Scientists have spotted 20 small moons orbiting Saturn, pipping Jupiter as the planet with the most moons in the solar system — but there may be more moons that are yet to be discovered.
Saturn has overtaken Jupiter as the solar system's planet with the most moons after scientists discovered 20 more orbiting the ringed planet.
Scientists on Monday said the 20 additional moons were discovered during the summer, bringing Saturn's total to 82 moons — pipping Jupiter's 79.
A team led by Scott Shephard of the Carnegie Institution for Science spotted Saturn's new moons using a telescope in Hawaii.

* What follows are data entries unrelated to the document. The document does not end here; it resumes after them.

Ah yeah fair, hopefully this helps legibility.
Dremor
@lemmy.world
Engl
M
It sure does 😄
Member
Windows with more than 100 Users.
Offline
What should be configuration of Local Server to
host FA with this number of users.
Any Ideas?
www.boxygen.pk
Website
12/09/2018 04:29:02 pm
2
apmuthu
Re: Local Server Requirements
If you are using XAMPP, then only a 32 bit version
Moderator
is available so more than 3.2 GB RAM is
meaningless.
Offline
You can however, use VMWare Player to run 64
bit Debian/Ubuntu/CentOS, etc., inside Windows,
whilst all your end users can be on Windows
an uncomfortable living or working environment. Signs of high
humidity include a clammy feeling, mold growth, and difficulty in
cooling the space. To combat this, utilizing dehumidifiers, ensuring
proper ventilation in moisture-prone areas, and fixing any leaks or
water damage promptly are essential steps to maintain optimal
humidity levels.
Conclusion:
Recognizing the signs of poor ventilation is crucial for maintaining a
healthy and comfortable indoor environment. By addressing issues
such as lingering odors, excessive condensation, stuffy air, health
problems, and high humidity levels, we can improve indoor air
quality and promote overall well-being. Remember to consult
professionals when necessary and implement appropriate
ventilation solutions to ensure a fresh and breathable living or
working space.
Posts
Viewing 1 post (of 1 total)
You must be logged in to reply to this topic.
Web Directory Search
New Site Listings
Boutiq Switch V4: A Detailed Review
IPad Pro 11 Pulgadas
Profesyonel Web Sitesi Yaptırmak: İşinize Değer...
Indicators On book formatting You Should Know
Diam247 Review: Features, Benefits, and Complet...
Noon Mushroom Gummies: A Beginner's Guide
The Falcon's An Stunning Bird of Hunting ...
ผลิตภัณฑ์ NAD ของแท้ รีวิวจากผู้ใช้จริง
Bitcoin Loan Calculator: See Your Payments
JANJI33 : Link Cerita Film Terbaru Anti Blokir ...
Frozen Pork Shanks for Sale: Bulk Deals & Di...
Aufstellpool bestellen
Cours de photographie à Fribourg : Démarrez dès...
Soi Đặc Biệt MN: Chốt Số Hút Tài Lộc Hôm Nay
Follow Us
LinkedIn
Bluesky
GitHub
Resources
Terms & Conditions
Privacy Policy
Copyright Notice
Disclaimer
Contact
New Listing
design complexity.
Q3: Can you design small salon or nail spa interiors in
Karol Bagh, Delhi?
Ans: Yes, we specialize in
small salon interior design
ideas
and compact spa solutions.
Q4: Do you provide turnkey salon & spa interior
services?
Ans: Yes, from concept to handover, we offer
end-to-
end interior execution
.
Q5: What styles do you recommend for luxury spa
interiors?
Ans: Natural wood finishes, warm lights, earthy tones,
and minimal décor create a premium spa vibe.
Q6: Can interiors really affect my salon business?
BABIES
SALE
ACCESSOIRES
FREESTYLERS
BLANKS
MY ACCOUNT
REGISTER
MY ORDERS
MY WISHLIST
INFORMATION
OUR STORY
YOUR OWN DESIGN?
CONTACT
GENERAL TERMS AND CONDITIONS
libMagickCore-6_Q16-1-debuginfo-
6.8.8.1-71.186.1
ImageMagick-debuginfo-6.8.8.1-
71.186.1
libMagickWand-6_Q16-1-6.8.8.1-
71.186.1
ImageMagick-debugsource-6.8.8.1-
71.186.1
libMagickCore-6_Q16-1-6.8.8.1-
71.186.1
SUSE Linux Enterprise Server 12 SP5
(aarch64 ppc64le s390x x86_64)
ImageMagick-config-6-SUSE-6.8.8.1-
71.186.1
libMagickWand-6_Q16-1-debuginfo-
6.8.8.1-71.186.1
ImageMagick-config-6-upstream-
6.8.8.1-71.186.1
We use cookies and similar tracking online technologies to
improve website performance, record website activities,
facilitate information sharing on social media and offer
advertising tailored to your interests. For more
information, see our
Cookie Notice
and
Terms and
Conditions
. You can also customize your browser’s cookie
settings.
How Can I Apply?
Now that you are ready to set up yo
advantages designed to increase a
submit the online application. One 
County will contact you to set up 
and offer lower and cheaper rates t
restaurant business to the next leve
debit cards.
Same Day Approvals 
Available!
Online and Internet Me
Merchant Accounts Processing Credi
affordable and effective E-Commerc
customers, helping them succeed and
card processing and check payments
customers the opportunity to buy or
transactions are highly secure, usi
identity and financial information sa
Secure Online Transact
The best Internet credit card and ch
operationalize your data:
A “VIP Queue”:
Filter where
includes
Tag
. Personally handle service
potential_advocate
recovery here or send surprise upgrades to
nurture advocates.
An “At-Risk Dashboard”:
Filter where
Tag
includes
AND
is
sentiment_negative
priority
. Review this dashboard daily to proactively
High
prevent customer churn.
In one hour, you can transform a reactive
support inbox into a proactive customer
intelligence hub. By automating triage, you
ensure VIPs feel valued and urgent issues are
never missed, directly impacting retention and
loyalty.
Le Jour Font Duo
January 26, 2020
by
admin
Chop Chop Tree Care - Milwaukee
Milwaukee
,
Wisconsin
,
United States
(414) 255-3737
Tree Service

The moons are tiny when compared to others, measuring just 5 kilometers (3 miles) in diameter.
"It was fun to find that Saturn is the true moon king," Sheppard said.
The Carnegie Institution for Science has now launched a public moon-naming competition for the newly discovered moons.
Mini-moons tell story of how planets were formed
Mini-moons around planets are difficult to spot as more powerful telescopes are needed to find them.
There may still be around 100 further moons waiting to be discovered around Saturn, according to Sheppard, but a larger telescope will be needed in the future to spot them.
Just last year, Sheppard discovered 12 new moons around Jupiter, and the planet had previously held the title for most moons in the solar system.
The planet — the largest in the solar system — is closer to Earth than Saturn, making its moons much easier to spot with a less powerful telescope.
Despite being overtaken by Saturn, Jupiter still holds the title for having the biggest moon, named Ganymede, which is almost half the size of Earth.
"These moons are the remnants of the objects that helped form the planets, so by studying them, we are learning about what the planets formed from," Sheppard said.
Seventeen of Saturn's new moons orbit the planet in the opposite, or retrograde, direction. The other three orbit in the same direction that Saturn rotates. The trio is so far from Saturn that it takes two to three years to complete a single orbit.